## Yönergeler
1 - Metne göre Bediüzzaman, geçmişteki alimlerden farklı olarak neyi de esas alır?
2 - Metinde bilim insanlarının on yıllarca gözlediği söylenen hayvanları tek tek sayın.
3 - Metnin "Bediüzzaman Hazretleri Kur'anın" ifadesinden "bizler hayrete düşüyoruz." ifadesine kadar olan bölümünü hiç değiştirmeden yazın.

## Verilen metin
——————————

Evrimleşme Vardır-2

Abdurrahman ESEN

Bediüzzaman Hazretleri Kur'anın esrarını, imanın esaslarını izah ederken sunduğu tefsir ve hadis usulü, mantık, sosyolojik, fenni ve matematikî ve de felsefi deliller arasında geçmişteki alimlerden farklı olarak ''fıtrat-ı selimenin şehadeti''ni de esas alır, nazara sunar. Said Nursi Hazretlerini geçmişteki ulemadan ayıran belirgin farklardan birisi de budur. Bu hususiyet özellikle bu zaman insanının bir cihetle hem en kıymet verdiği ve hem de en muhtaç olduğu bir metottur. Fıtrat dilini anlamak, okuyabilmek için mesela kurbağaları, mesela kartalları, mesela kurtları, kirpileri, nebileyim filleri on yıllarca gözleyen, gözetleyen bilim insanları var. Öğrenip bize aktardıklarından da bizler hayrete düşüyoruz.

Dikkat edilirse Cenab'ı Hak mukteza-i rahmet ve hikmet olarak birçok hakikatlerle birlikte imanın esaslarını da fıtrat dili ile ya dillendiriyor, ya arattırıyor ya da hissettiriyor.

——————————

## Kayıtlı veriler
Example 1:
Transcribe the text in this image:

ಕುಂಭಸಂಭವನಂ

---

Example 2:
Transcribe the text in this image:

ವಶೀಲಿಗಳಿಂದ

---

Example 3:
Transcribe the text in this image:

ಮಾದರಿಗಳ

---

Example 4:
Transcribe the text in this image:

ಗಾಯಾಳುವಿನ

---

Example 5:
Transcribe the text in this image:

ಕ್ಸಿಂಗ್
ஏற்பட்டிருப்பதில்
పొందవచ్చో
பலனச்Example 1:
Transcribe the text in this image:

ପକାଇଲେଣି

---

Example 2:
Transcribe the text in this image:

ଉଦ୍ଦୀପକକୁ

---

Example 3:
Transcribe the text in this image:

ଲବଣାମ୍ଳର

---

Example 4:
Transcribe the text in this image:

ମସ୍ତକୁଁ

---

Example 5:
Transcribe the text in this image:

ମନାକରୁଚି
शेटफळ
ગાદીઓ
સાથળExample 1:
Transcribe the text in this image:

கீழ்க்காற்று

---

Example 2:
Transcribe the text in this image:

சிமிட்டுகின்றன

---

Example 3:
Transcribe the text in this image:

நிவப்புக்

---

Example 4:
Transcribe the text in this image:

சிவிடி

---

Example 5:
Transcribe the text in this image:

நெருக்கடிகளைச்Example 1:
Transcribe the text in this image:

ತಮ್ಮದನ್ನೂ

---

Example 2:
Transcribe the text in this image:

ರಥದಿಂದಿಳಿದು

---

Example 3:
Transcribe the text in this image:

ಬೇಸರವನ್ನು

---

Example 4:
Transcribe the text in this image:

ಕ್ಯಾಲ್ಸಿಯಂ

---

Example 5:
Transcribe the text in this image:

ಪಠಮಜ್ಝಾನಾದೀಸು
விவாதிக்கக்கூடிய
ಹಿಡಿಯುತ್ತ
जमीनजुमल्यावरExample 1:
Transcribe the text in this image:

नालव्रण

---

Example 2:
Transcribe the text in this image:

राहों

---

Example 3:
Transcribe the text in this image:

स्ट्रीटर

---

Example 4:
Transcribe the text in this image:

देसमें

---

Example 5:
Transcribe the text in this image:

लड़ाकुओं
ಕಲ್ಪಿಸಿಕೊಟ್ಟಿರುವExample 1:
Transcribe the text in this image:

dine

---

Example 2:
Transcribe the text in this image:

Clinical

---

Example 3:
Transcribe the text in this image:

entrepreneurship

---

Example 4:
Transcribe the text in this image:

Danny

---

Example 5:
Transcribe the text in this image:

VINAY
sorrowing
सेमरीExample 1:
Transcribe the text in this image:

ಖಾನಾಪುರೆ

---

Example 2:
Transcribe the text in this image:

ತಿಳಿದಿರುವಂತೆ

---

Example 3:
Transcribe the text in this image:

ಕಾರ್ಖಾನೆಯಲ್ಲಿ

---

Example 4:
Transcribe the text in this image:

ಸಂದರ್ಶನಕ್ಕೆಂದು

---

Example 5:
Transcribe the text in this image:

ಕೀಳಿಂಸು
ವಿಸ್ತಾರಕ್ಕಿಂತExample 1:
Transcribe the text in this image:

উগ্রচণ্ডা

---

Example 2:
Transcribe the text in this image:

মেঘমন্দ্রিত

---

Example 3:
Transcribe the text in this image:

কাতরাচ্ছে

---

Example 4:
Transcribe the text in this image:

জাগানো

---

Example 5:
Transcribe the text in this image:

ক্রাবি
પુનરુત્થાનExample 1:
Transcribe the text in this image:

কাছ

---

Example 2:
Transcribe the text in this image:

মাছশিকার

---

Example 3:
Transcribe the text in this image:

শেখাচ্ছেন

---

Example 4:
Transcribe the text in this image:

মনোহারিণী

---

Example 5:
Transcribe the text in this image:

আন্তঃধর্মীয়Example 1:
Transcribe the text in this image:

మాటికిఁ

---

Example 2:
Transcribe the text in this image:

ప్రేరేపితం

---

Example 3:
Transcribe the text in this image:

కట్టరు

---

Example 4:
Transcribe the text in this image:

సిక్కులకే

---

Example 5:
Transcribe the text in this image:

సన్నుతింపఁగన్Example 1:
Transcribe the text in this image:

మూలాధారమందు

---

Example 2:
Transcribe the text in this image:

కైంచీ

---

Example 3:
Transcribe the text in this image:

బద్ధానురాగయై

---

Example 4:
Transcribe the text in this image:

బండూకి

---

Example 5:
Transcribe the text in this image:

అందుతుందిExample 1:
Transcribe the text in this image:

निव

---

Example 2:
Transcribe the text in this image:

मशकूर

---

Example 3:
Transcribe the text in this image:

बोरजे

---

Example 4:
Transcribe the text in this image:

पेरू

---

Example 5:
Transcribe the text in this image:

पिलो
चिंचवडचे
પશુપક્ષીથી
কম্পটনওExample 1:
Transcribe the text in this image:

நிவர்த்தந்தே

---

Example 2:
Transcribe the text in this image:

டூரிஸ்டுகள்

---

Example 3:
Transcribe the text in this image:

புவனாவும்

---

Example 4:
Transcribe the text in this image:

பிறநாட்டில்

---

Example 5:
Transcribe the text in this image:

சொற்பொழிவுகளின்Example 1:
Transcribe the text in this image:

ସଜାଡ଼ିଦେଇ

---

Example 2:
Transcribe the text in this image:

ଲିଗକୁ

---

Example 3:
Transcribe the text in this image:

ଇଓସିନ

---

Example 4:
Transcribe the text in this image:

——————————

## Beklenen yanıtlar
1 - Fıtrat-ı selimenin şehadetini esas alır.

2 - Kurbağalar, kartallar, kurtlar, kirpiler, filler

3 -
Bediüzzaman Hazretleri Kur'anın esrarını, imanın esaslarını izah ederken sunduğu tefsir ve hadis usulü, mantık, sosyolojik, fenni ve matematikî ve de felsefi deliller arasında geçmişteki alimlerden farklı olarak ''fıtrat-ı selimenin şehadeti''ni de esas alır, nazara sunar. Said Nursi Hazretlerini geçmişteki ulemadan ayıran belirgin farklardan birisi de budur. Bu hususiyet özellikle bu zaman insanının bir cihetle hem en kıymet verdiği ve hem de en muhtaç olduğu bir metottur. Fıtrat dilini anlamak, okuyabilmek için mesela kurbağaları, mesela kartalları, mesela kurtları, kirpileri, nebileyim filleri on yıllarca gözleyen, gözetleyen bilim insanları var. Öğrenip bize aktardıklarından da bizler hayrete düşüyoruz.